George Talboys spoke very briefly of that sunny seventh of September, upon which he had left his friend sleeping by the trout stream while he went to accuse his false wife of that conspiracy which had well nigh broken his heart.
"God knows that from the moment in which I sunk into the black pit, knowing the treacherous hand that had sent me to what might have been my death, my chief thought was of the safety of the woman who had betrayed me. I fell upon my feet upon a mass of slush and mire, but my shoulder was bruised, and my arm broken against the side of the well. I was stunned and dazed for a few minutes, but I roused myself by an effort, for I felt that the atmosphere I breathed was deadly. I had my Australian experiences to help me in my peril; I could climb like a cat. The stones of which the well was built were rugged and irregular, and I was able to work my way upward by planting my feet in the interstices of the stones, and resting my back at times against the opposite side of the well, helping myself as well as I could with my hands, though one arm was crippled. It was hard work, Bob, and it seems strange that a man who had long professed himself weary of his life, should take so much trouble to preserve it. I think I must have been working upward of half an hour before I got to the top; I know the time seemed an eternity of pain and peril. It was impossible for me to leave the place until after dark without being observed, so I hid myself behind a clump of laurel-bushes, and lay down on the grass faint and exhausted to wait for nightfall. The man who found me there told you the rest. Robert."
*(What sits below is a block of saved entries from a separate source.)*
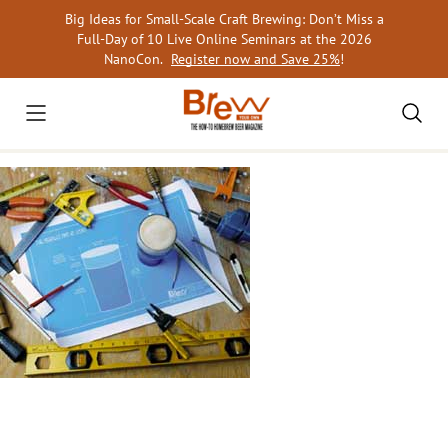
Skip
Big Ideas for Small-Scale Craft Brewing: Don’t Miss a
to
Full-Day of 10 Live Online Seminars at the 2026
content
NanoCon.
Register now and Save 25%
!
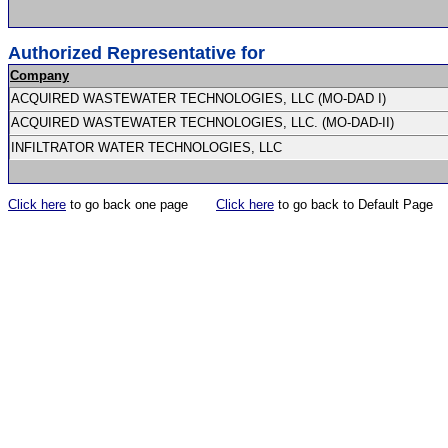
Authorized Representative for
Company
ACQUIRED WASTEWATER TECHNOLOGIES, LLC (MO-DAD I)
ACQUIRED WASTEWATER TECHNOLOGIES, LLC. (MO-DAD-II)
INFILTRATOR WATER TECHNOLOGIES, LLC
Click here
to go back one page
Click here
to go back to Default Page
"Yes, my poor old friend.--yes, he told me all."
George had never returned to Australia after all. He had gone on board the Victoria Regia, but had afterward changed his berth for one in another vessel belonging to the same owners, and had gone to New York, where he had stayed as long as he could endure the loneliness of an existence which separated him from every friend he had ever known.
"Jonathan was very kind to me, Bob," he said; "I had enough money to enable me to get on pretty well in my own quiet way and I meant to have started for the California gold fields to get more when that was gone. I might have made plenty of friends had I pleased, but I carried the old bullet in my breast; and what sympathy could I have with men who knew nothing of my grief? I yearned for the strong grasp of your hand, Bob; the friendly touch of the hand which had guided me through the darkest passage of my life."